BILLINGS — Montana National Guard and Billings Fire Department partnering to speed up emergency response and search-and-rescue missions in Eastern Montana.
With only two aviation duty stations in the state, including one in Billings, the collaboration aims to ensure life-saving help reaches remote parts of Eastern Montana in record time.
The collaboration focuses on getting Billings Fire Department paramedics on board during search-and-rescue missions.
Watch the National Guard and Fire Department talk about this partnership:
"It looks dangerous to the untrained eye, but it's really not," Zach Lundgren, a standardization pilot said Wednesday.
Billings Fire Department Captain Eric Barbeau said the training involves a hoist maneuver to reach victims in areas inaccessible by an ambulance, such as mountains or wilderness areas.
"We will be potentially hoisted down out of a helicopter to a victim where we can then assess the patient and determine their medical needs," Barbeau said. "Get them back up into the helicopter and then almost like a short haul situation where we will land and then turn them over to ground EMS or a private EMS company."
Lundgren pilots the helicopter during the unpredictable, high-pressure situations.
"My job is ultimately to make sure we can safely execute the mission," Lundgren said. "It's very fluid and situationally dependent. And every situation is different."
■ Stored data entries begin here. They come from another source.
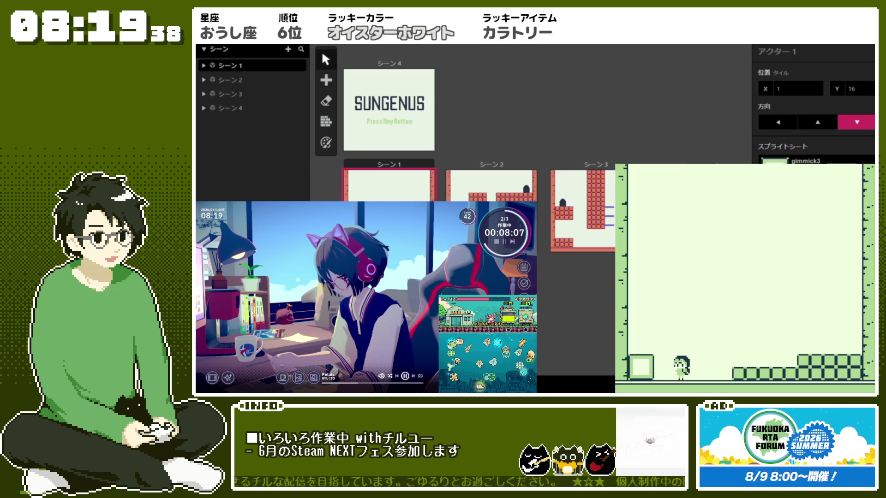
{"action": "key", "text": "z"}
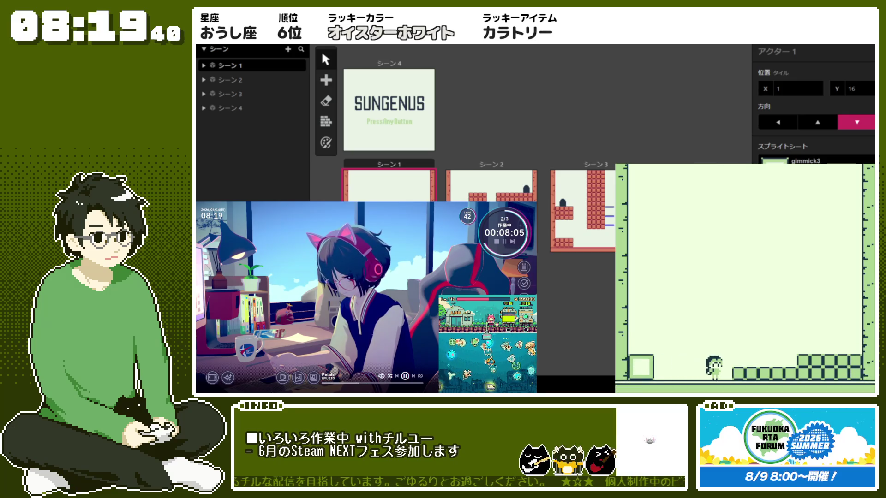
{"action": "key", "text": "Left"}
{"action": "key", "text": "z"}
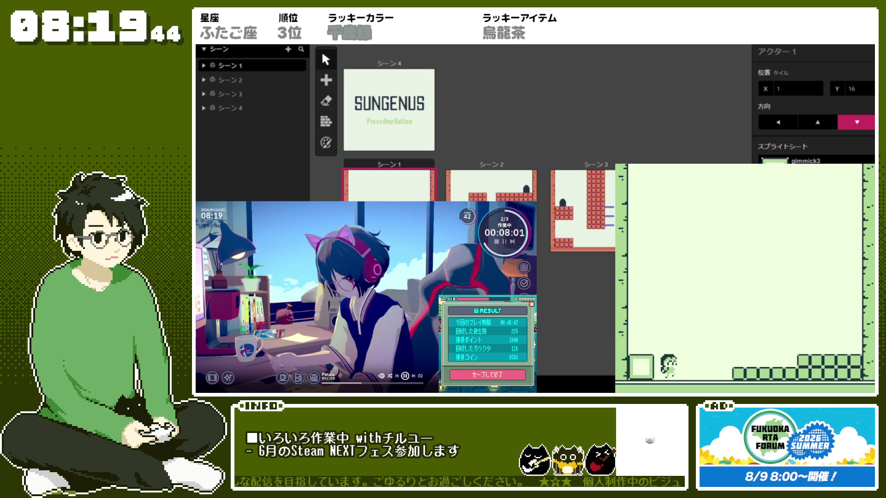
{"action": "key", "text": "Right"}
{"action": "key", "text": "z"}
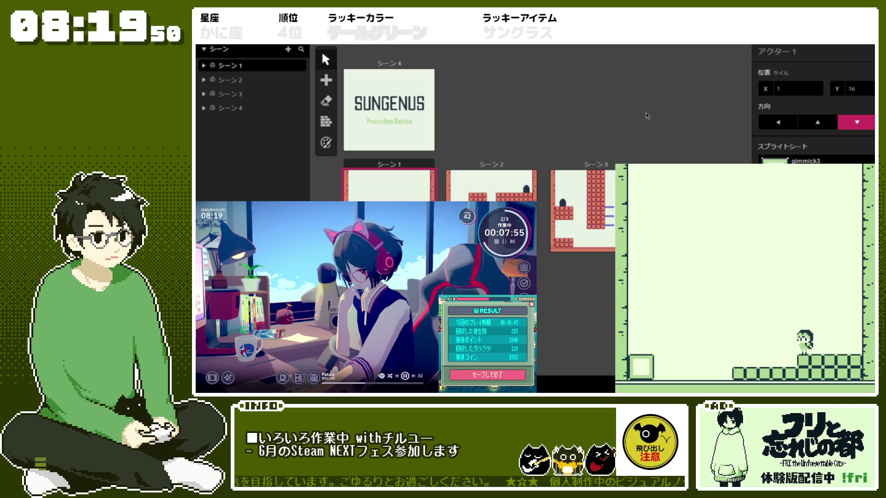
- Close the game preview, place actors in Scenes 2 and 3, undo the last, and select Scene 1
{"action": "key", "text": "alt+F4"}
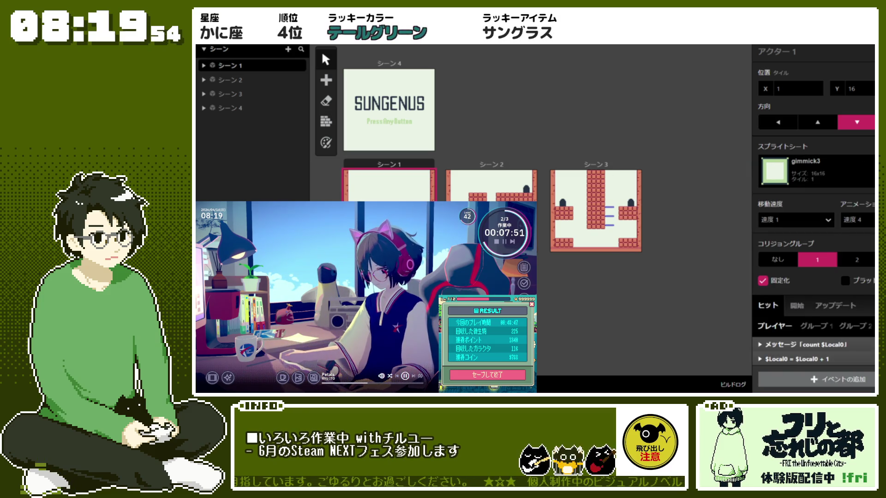
{"action": "key", "text": "a"}
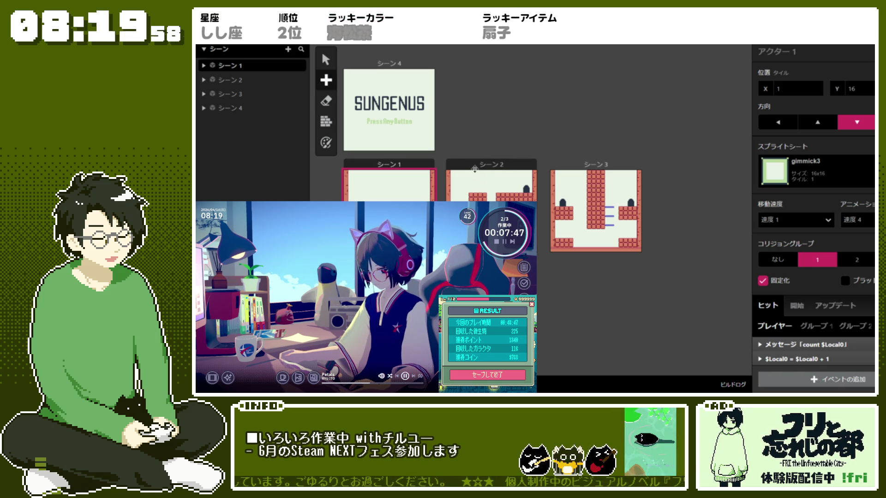
{"action": "left_click", "coordinate": [508, 191]}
Lundgren said that his focus is to make sure that personnel on the aircraft and the patient is safe.
"My primary job is just to make sure we're safe and not putting ourselves into a situation we can't recover from, whether it's weather, power limitations with high, hot, heavy environments," Lundgren said.
The National Guard conducted these operations at least five times last year. They take over missions when crews are available and all other avenues have been exhausted.
Eric Poser with the National Guard said the helicopters are filling a gap in the region, and the aircraft will remain stationed in Billings.
"Search and rescue is not easily obtained out here on this side of the state, and where medic coverage for the National Guard is maybe not as quickly acting as it would be," Poser said.
Poser said that a new facility is in the works and should be finished sometime between summer and fall.
"Placing a facility out here and stationing these helicopters out here with some full-time manning, we have a much quicker response time to anywhere on the east side of the state as opposed to originally, we were only based out of Helena," Poser said.